I write a few programs here and there as a hobbyist coder. My language of choice is Python.
I’m starting to write code that does more than just move files around on my own computer, and so I’m interacting with external services and APIs. One example is that I would like to use Twilio to send myself an SMS message when a program has finished executing. Doing this is easy enough if you have an account, but there’s the rub - the Twilio API requires that I include my credentials when I call it. Likewise, I can send myself an email from my Gmail account, but I need to supply credentials with the request.

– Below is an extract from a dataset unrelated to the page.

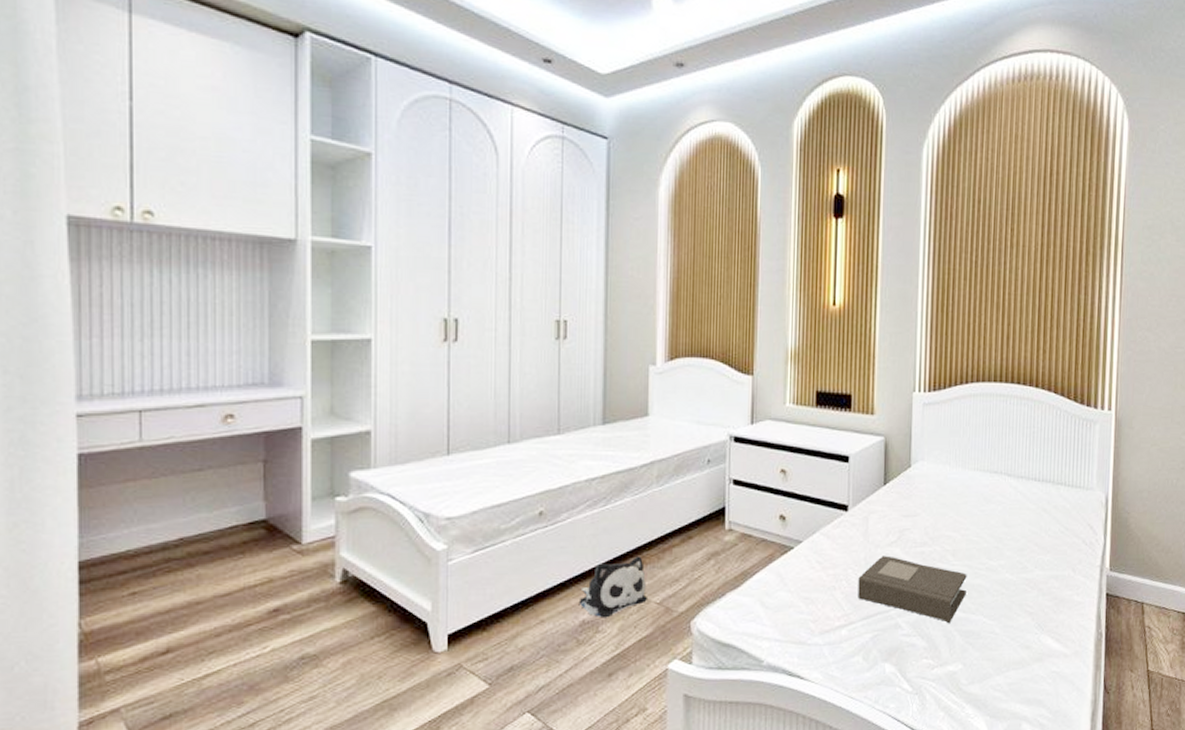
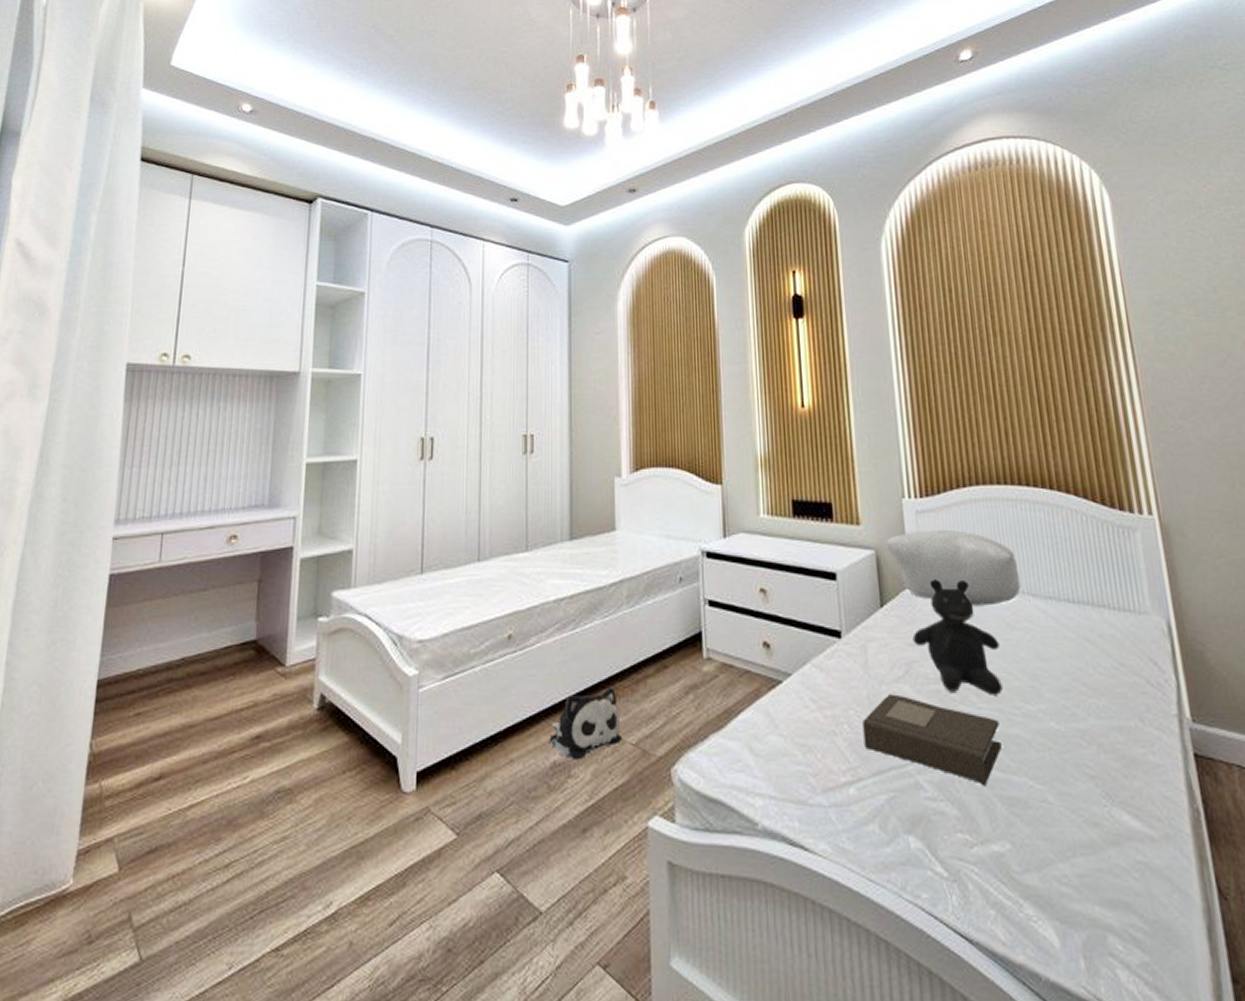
pillow: none [894,421,1001,484] -> present [885,530,1021,606]
teddy bear: none [907,462,976,555] -> present [912,579,1003,695]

I’m pretty sure of the following: hard coding passwords and tokens is a Bad Thing, and putting hard coded passwords and tokens on Github is A Very Bad Thing. I’m looking for a better way…
Things that might be relevant:
[ul]
[li]I use a Mac (and sometimes Ubuntu in a virtual machine).[/li][li]I tend to use Venv virtual Python environments, which I manage in PyCharm (my IDE), rather than at the command line. (Thinking about it, I wonder if PyCharm has a tool for credential handling?[/li][li]I’m not much of a sysadmin, but I’ve vaguely heard of environment variables and wondered if they were the way to go.[/li][li]I use LastPass as a general-purpose password manager, but I’m not sure if there’s programmatic access to it, or even if that would be a good idea.[/li][/ul]

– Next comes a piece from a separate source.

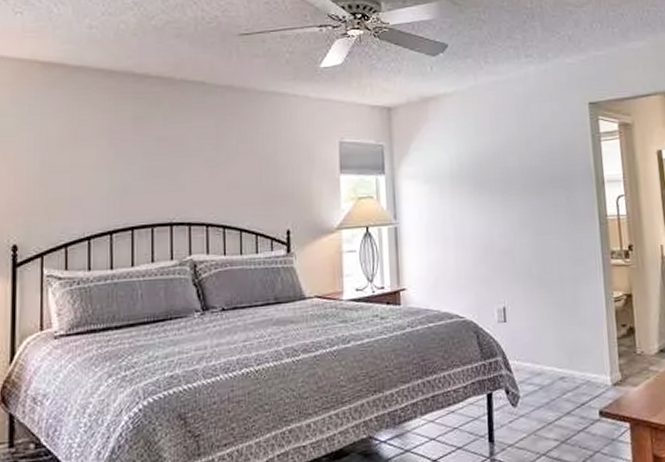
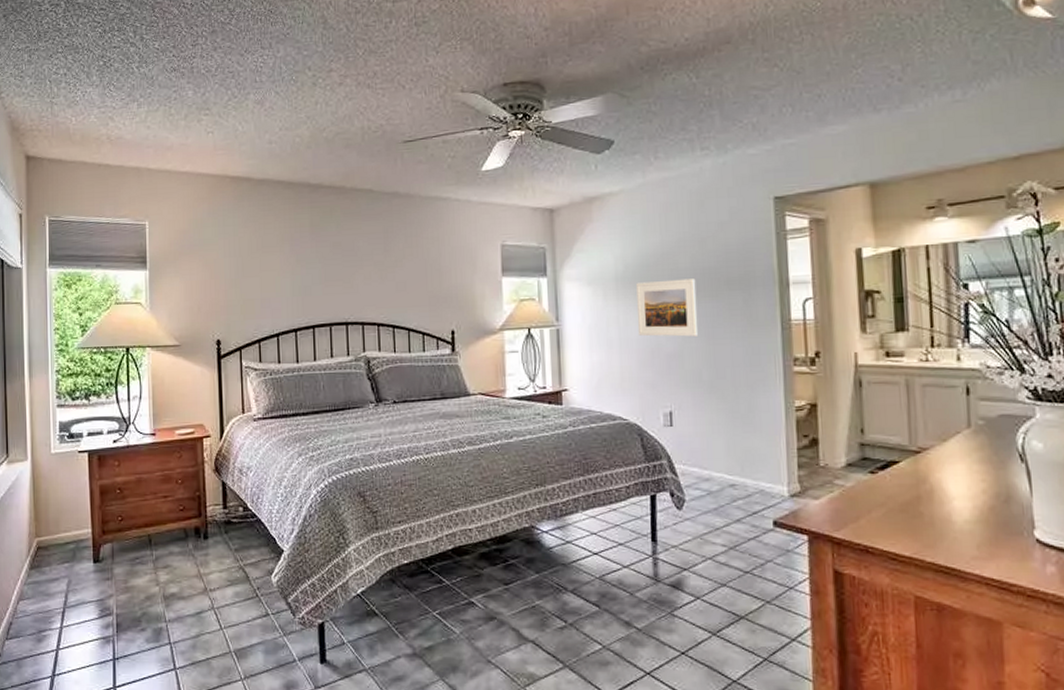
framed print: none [470,177,527,233] -> present [636,278,698,337]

I’m hoping there is some “best practice” approach to handling what must be a very common requirement.
My first thought was that you should just use a configuration file that contains the credentials (possibly in some encrypted form). When your main script runs, it reads the file, decrypts the content if needed, then uses it, then ideally discards or overwrites the variables that contained it. If all this will be executing on your own Mac, it’s basically all you need.
This entry on StackOverflow may be overkill in your situation, but the answers give some good suggestions like using a tiny Python script as a configuration file (you just import it instead of reading it), or environment variables, or SSH, etc.

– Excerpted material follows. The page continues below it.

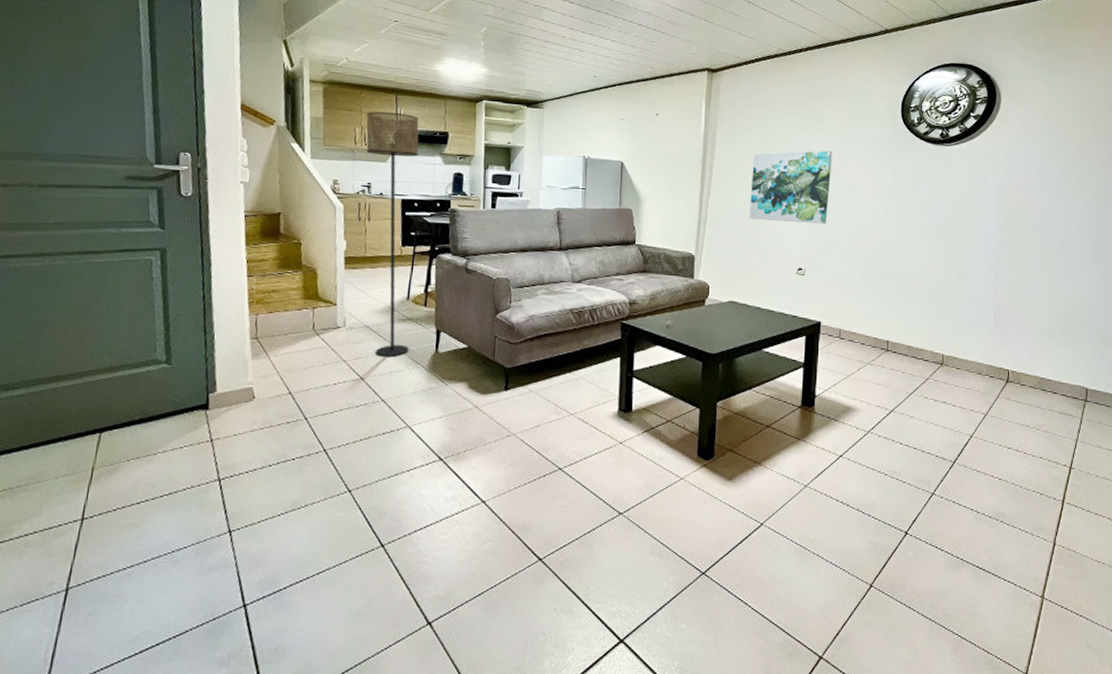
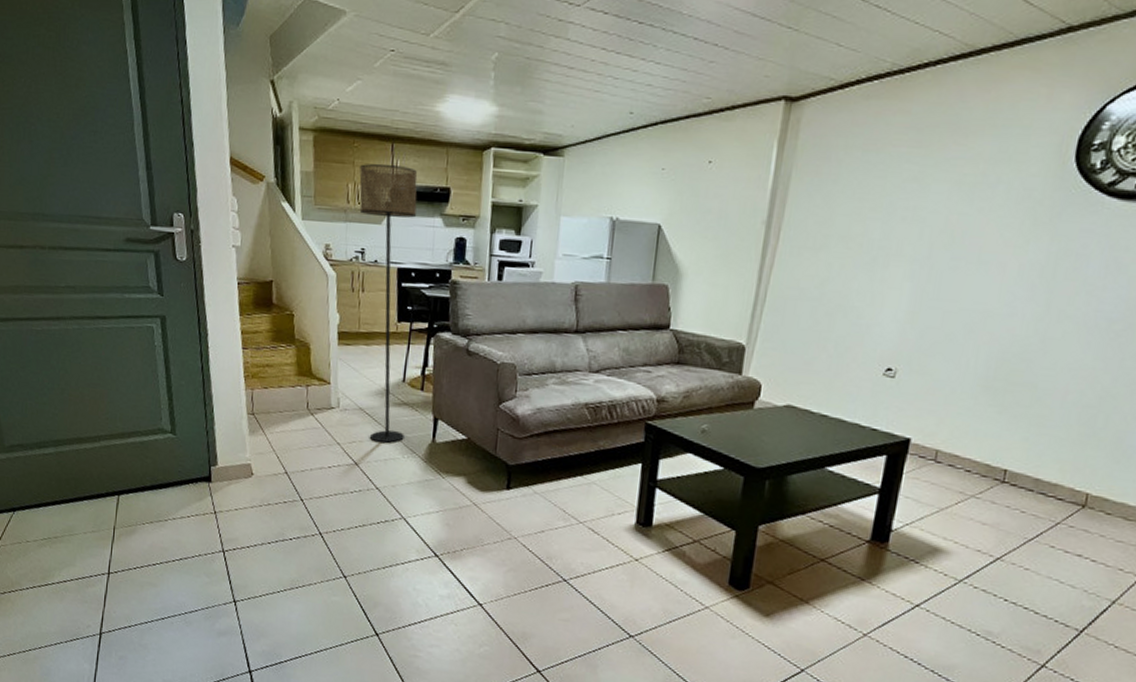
wall art: present [749,150,833,225] -> none [824,209,958,312]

I’m not aware of being able to use an SSL cert for connectivity to Gmail or Twilio for this sort of thing. In both cases, I’m following a tutorial in a textbook, so it may be possible. I didn’t notice it in the Twilio docs, but I’ll take another look. That said, I’m not clear on how I’d set up a cert on my home computer - I’ve always associated them with hosted services.
Yep, used requests for HTTP stuff, although not in these use cases (SMTPlib and twilio libraries).
Sorry, that was a typo (been fighting https connection issues on one of our apps so SSL just came out )- I meant to say SSH certificates (for which putty is my tool of choice)
Thanks for all the input. To provide some closure (I’m sure you’re all on tenterhooks) I have successfully stored my username and password as environment variables in my OS, and I can call them from within my Python scripts. This means that I can check the scripts into Github without inadvertently checking in my credentials as well, which was the whole aim.